In the early hours of a May morning, the sound of gunfire crackled through a hushed voice note from inside al-Awda hospital, once the final lifeline for healthcare in northern Gaza.
“They are shooting a lot. The tank has sieged the hospital,” said hospital director Dr Mohammed Salha, his voice low as fighting erupted outside the facility’s walls.
That voice note marked the beginning of the end for the NGO-run hospital, which had remained partially operational through months of conflict until it could no longer.
Just one week later, the hospital was declared out of service. Medical staff, including Dr Salha, were ordered to evacuate under fire, carrying patients on stretchers and in wheelchairs through rubble and bombed-out streets. With fewer than half of Gaza’s hospitals now functional and those only barely international organisations such as the WHO and British Red Cross are warning that Gaza’s health system is “on the brink of collapse” and “being systematically dismantled.
Located in Jabalia, al-Awda was a vital medical centre supported by international organisations and the EU. It saw dozens of war casualties each day, often treating them with limited resources and under bombardment. Dr Salha sent regular voice messages to the BBC during the hospital’s final days, detailing the mounting crisis as Israeli ground operations intensified around it.
On one harrowing day, six bodies arrived at al-Awda three of them were Dr Salha’s own relatives, including his young nephew and two nieces. Their home had been struck in an air raid while they slept. Despite his grief, Dr Salha returned to work after briefly locking himself in his office to cry. At the same time, reports emerged from the UN about the growing death toll of children across Gaza, calling it a devastating reminder of the war’s toll on the most vulnerable.
By 18 May, shelling had damaged the hospital’s infrastructure, shattering windows, destroying water and gas lines, and knocking out power. Drone footage and photos as verified confirmed damage to the building and surrounding grounds. Pregnant women stopped coming, the risk was too high. Staff feared women might soon give birth in the streets. “If al-Awda shuts, there is nothing left in the north,” Salha said.
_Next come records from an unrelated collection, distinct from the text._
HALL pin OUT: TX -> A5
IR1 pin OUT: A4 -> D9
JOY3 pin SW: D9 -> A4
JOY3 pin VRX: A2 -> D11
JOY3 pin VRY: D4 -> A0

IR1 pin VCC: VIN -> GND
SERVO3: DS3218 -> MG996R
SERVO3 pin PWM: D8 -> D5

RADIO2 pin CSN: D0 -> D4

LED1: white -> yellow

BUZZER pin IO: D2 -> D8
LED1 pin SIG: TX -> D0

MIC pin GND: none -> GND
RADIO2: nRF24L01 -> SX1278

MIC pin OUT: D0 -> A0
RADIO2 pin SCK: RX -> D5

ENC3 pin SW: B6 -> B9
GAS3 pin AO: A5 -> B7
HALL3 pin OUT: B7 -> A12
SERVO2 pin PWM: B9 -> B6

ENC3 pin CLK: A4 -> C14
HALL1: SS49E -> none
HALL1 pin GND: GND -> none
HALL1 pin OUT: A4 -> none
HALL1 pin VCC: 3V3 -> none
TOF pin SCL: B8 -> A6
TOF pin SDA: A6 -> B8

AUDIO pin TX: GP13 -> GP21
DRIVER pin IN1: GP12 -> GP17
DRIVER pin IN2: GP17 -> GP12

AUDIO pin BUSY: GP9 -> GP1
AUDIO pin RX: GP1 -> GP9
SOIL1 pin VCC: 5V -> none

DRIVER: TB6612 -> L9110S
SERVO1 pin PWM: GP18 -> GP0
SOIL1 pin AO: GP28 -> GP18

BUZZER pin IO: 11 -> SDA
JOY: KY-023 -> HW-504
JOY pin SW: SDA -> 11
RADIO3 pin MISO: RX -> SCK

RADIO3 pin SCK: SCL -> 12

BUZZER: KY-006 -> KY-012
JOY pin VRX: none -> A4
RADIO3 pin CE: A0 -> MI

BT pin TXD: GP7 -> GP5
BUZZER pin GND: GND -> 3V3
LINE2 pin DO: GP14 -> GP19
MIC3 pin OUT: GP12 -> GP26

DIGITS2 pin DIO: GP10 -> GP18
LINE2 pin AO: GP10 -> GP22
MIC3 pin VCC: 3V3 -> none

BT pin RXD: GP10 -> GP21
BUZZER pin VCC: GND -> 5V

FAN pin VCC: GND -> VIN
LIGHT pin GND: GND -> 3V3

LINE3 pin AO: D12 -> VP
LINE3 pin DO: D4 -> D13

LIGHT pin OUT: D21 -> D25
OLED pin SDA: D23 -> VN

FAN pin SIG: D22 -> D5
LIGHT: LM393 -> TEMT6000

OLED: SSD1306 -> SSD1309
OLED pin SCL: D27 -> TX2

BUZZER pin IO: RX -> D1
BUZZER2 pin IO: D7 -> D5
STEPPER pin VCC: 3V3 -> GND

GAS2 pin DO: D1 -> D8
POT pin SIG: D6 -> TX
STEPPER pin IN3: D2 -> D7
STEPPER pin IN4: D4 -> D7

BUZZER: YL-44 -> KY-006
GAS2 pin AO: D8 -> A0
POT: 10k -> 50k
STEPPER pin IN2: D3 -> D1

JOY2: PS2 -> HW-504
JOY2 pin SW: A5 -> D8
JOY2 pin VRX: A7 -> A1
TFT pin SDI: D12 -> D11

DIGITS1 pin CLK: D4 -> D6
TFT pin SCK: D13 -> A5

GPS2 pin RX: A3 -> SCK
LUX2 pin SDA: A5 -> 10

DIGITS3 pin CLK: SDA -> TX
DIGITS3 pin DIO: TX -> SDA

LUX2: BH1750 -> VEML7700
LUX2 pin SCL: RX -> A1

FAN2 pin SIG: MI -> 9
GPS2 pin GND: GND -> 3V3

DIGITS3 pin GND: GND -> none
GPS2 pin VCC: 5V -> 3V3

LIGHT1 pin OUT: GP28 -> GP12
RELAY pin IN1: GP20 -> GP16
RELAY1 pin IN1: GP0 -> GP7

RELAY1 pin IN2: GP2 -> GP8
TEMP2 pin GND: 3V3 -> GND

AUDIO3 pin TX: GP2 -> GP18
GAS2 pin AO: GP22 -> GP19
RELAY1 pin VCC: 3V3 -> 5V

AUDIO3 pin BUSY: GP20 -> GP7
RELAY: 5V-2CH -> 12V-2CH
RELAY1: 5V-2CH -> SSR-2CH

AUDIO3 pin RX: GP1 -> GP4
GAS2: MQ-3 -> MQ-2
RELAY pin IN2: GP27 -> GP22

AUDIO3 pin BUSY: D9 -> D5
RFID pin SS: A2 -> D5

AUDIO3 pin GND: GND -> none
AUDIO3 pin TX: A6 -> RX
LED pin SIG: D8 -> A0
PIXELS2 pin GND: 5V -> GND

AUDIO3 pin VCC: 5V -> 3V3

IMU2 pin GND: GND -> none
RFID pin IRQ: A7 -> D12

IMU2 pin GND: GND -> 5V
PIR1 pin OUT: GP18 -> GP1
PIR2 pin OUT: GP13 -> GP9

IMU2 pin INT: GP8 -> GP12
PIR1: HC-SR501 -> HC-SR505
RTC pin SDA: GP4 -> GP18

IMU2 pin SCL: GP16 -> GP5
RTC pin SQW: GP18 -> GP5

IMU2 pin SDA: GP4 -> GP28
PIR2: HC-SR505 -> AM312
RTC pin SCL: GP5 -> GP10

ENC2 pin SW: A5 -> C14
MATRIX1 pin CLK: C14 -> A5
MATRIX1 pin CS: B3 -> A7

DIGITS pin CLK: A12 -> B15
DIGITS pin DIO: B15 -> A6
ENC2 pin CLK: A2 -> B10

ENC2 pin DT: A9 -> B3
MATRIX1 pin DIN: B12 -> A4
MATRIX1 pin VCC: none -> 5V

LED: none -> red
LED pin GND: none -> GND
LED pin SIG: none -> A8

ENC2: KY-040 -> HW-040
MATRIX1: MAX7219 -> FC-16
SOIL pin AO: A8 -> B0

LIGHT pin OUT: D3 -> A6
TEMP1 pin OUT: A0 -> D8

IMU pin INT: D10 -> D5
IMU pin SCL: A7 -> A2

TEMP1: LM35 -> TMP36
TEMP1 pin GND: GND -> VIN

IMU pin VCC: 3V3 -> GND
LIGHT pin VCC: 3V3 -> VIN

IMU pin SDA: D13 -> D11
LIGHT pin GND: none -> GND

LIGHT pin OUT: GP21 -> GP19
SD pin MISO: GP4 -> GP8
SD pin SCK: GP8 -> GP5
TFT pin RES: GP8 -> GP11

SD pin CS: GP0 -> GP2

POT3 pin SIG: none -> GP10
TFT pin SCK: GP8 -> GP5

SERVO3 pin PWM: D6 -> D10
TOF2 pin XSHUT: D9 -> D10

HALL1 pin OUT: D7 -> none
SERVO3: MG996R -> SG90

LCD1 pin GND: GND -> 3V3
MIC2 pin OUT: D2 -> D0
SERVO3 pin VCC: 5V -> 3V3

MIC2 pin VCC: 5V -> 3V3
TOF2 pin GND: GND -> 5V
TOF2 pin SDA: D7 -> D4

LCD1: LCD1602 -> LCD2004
Other nearby hospitals, like the Indonesian Hospital and Kamal Adwan, were also declared out of service due to repeated strikes. Al-Awda began running low on oxygen, fuel, and basic medicines. Attempts to coordinate resupply or patient transfers were hampered by gunfire and inaccessible roads. Ambulances were reportedly shot at by drones, and communications grew increasingly unreliable.
By 21 May, Israeli tanks and drones had completely encircled the hospital. “We hear shooting from the tanks, it’s very close,” Salha reported. Later that night, explosions rocked the building, hitting the third floor and sparking a fire that spread through emergency tents and storage areas. Supplies, medications, and fuel were destroyed, with the fire threatening to trigger a catastrophic explosion.
The WHO confirmed that its triage tents were destroyed and that it had to suspend a planned mission to the hospital. Partner NGOs like ActionAid expressed horror at the destruction.
Meanwhile, the Israeli military claimed it was targeting nearby “terror infrastructure” and said it had enabled local firefighting efforts though denied striking the hospital directly.
On 23 May, three hospital staff were injured by shrapnel after further shelling. Relief International confirmed the emergency room had been hit. Soon after, the WHO helped coordinate partial evacuations, risking gunfire to move staff and patients.
Salha’s injured sister-in-law, who had lost her children in an earlier strike, was among those evacuated for scans.
Eventually, Salha and the remaining staff were ordered to leave completely. He said the Israeli military refused his plea to leave behind a skeleton team for patients, instead issuing a stark ultimatum: evacuate or face death. The IDF denies making such a threat and insists the evacuation was facilitated safely and voluntarily.
Yet video evidence shows patients being carried hundreds of metres on foot over rubble-strewn roads to distant ambulances.
By nightfall, al-Awda, once the last functioning hospital in northern Gaza, stood empty.
Aftermath and Reflection- On 17 June, Dr Salha was granted permission to return to the site to salvage remaining supplies. The hospital, he said, was still standing, but heavily damaged. Its water tanks, repaired during an earlier ceasefire, were now destroyed again. Windows and ceilings had collapsed. Yet the memory of what the hospital represented as a refuge of care amid chaos remains.
“We hope the war finishes soon so we can go back,” he said.
The WHO calls al-Awda’s closure a critical loss “With its shutdown, there is no remaining functional hospital in North Gaza.”
Gaza’s already-crippled health system, battered by 20 months of war, is now teetering at the edge one hospital, one patient, one voice note at a time.